Ох, мужики, доберусь же я до вас когда-нибудь! Благодарствуйте, что хмелен, а то б нынче же… «Драться любит, да не умеет…» Ох, показал бы я тебе свою неумелость! «Полудурень». Да за такое слово… Да я… Я… Ох-хо-хо, ну до чего ж ко сну клонит!..
Безъязыкая побродяжка на самом деле доставила его «в лучшем виде». То есть именно вид-то у Жеженя как раз был страшней страшного. Когда бы парень мог видеть, на что похоже его лицо, враз позабыл бы надеяться, будто вывалившаяся из памяти драка окончилась его верхом.
Несмотря на старость и бесприютную проголодную жизнь, Полудура силой могла потягаться с дюжим молотобойцем (что изредка и вытворяла ради людской забавы да своего пропитания). Жежень — отнюдь, кстати, не коротышка — теменем едва доставал до ее подбородка. А потому тележные мужики вовсе не удивились, когда Свейка, быстро уразумев, чего от нее хотят, взвалила уснувшего таки парня на плечи и твердо зашагала с этой ношею по склизкой грязи.
Жежень проснулся, лишь когда Полудура осторожно поставила его на ноги возле плетня, отгородившего собою от прочего мира двор златокузнеца по прозванью Чаруса.
Миг-другой парень продолжал цепляться за Свейкины плечи, оглядываясь в тягостном недоумении — пытался понять, где и каким образом очутился. Потом в мутных его глазах прорезались зачатки осмысленности. Торопливо отстранившись, Жежень окинул неприязненным взглядом стоящую перед ним полоумную инородку. Нескладная, скособоченная, укутанная в длинное (до щиколоток) подобье рубахи из ошметьев шкур, уж и не уразуметь, с какого зверя добытых — иные ошметки мехом внутрь, иные наружу… Только мех — это громковато сказано. Не выдуманы еще слова, чтоб обозначить такое вот слипшееся, потертое, вонючее…

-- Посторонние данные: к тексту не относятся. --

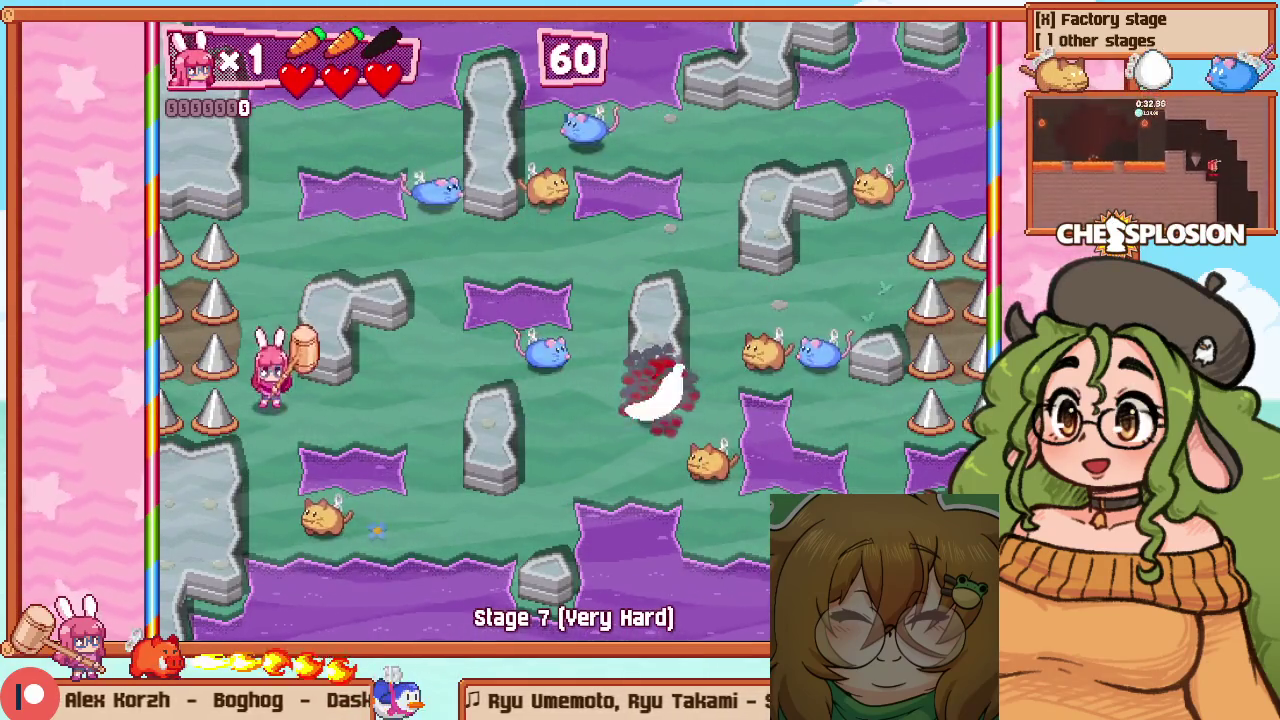
key(Down)
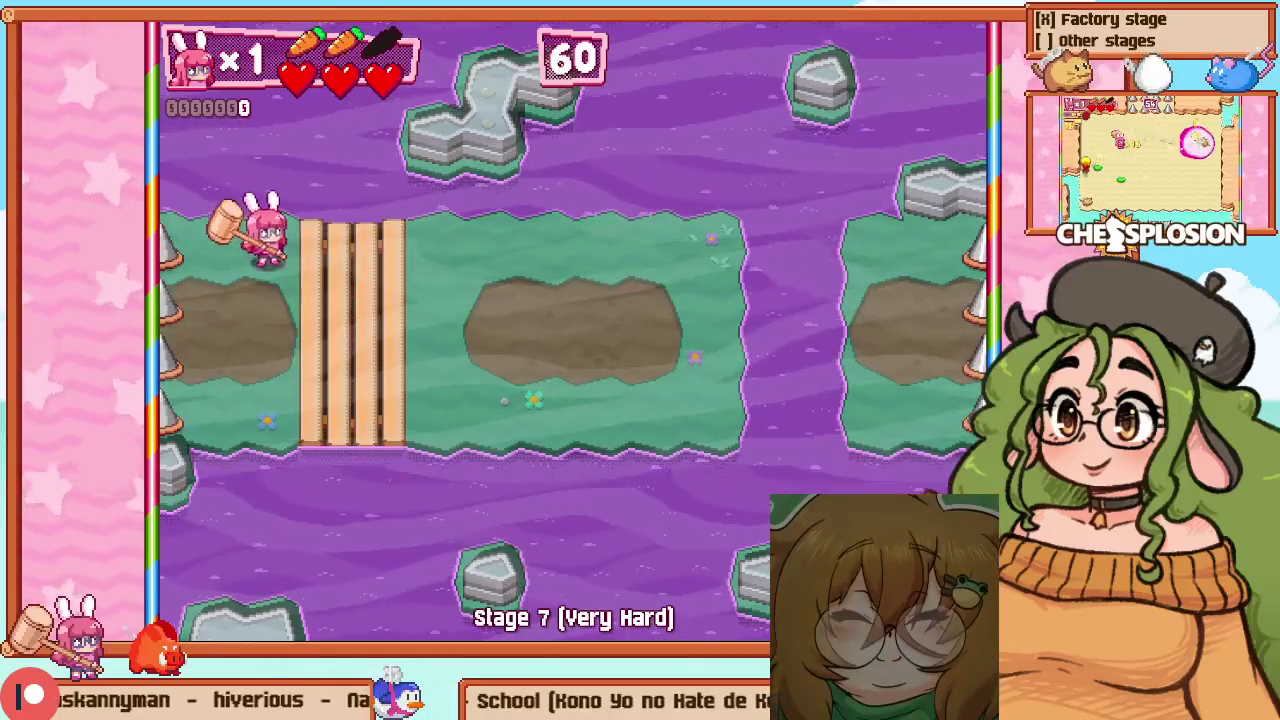
key(Right)
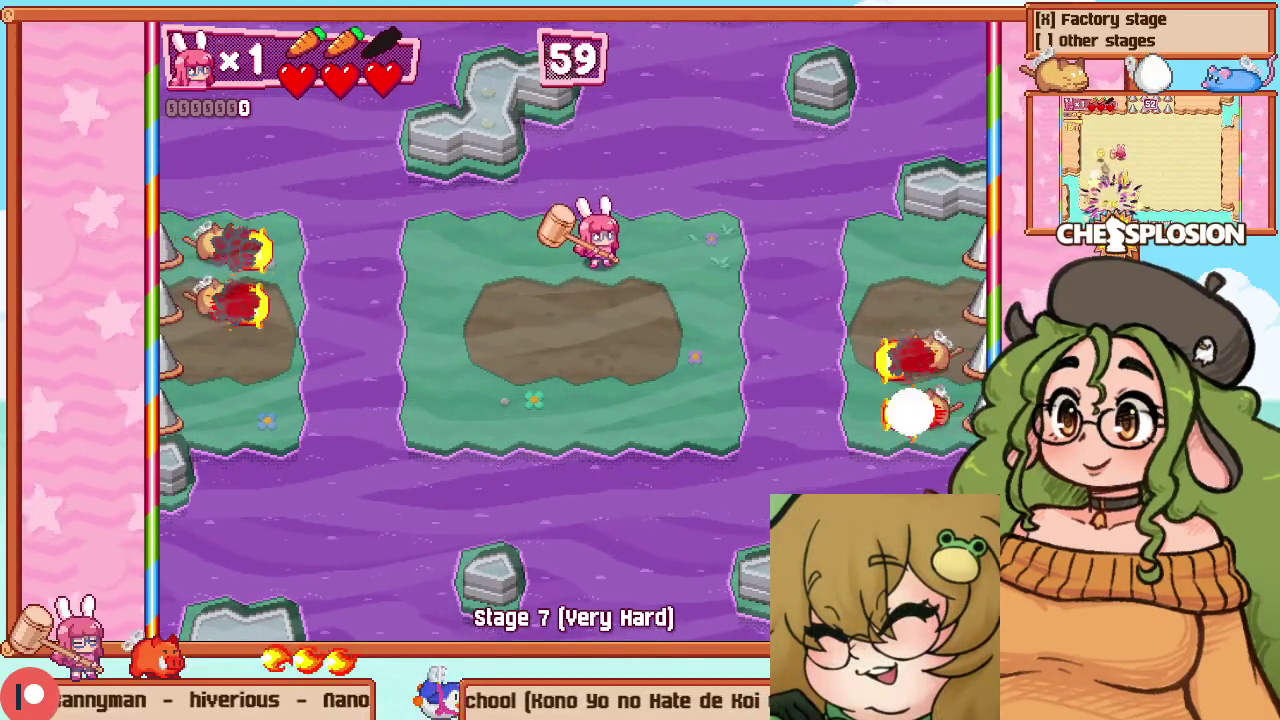
key(F1)
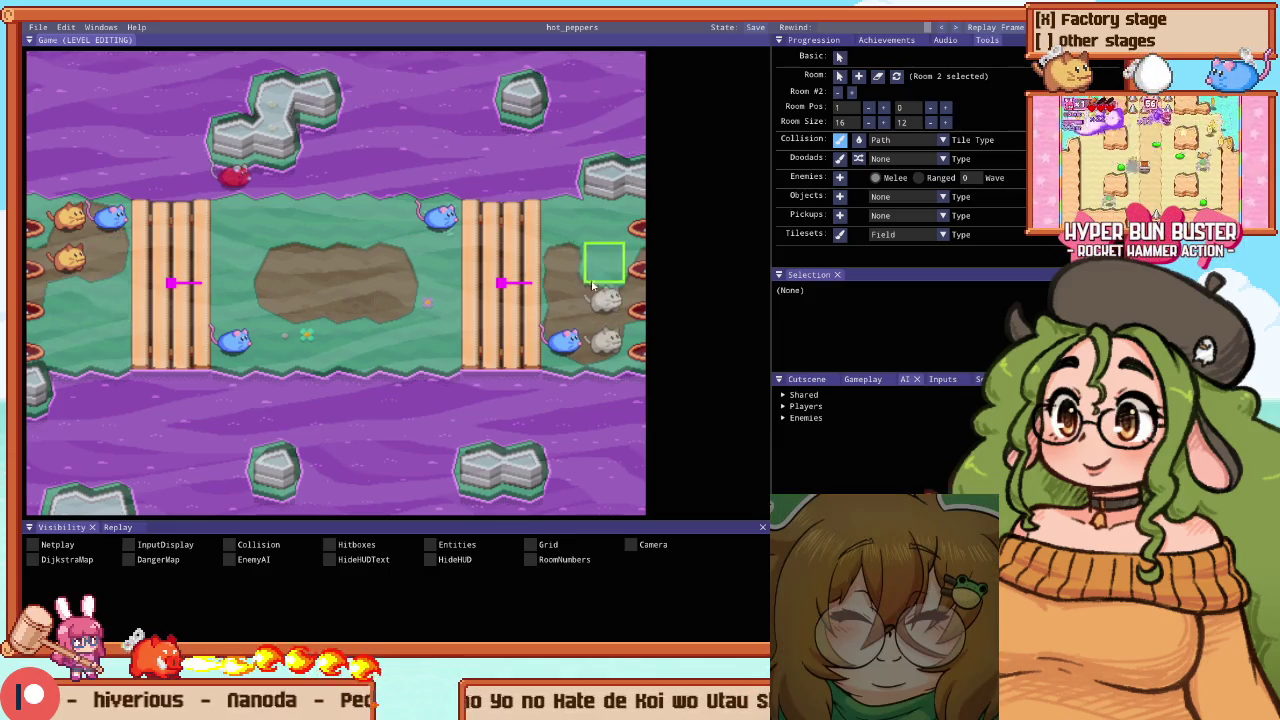
Bring the hole-grid area into view and briefly playtest the bridged mud room
drag(612, 316, 470, 307)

И подобным же невесть чем обмотана вместо платка Свейкина голова; и такое же накручено на ноги Полудуры…
А уж лицо!
Криворотое, черное, и огромные серые глаза среди этой черноты кажутся совершенно белыми, бездумными, рыбьими… Впрочем, бездумными Свейкины глазищи не кажутся — они таковы и есть.
Жеженя передернуло. Не от холода — от гадливости.
Полудура — хорошо еще, коли впрямь только ПОЛУдура, — истинную причину этого передергивания явно угадала (не впервой было беспритульной Свейке разгадывать такие загадки). С протяжным коровьим вздохом она повернулась и медленно побрела вдоль плетня, растворяясь в вечерних сумерках и дождевой мути.
Боги знают, куда вдруг понесло ветхую умишком старуху. Наверное, к Гостинцу: у нее в береговом обрыве было вырыто что-то вроде зверьего лежбища.
Жеженю стало неловко. Вот ведь, озаботилась о нем Полудура-то, а он… Под кровлю, конечно, старую безумицу не потащишь — не своя ведь кровля. Но хоть бы снеди какой вынес побродяжке болезной для возмещения ее сил, ради тебя истраченных…
Впрочем, на выручку растревоженной совести тут же пришла спасительная досада.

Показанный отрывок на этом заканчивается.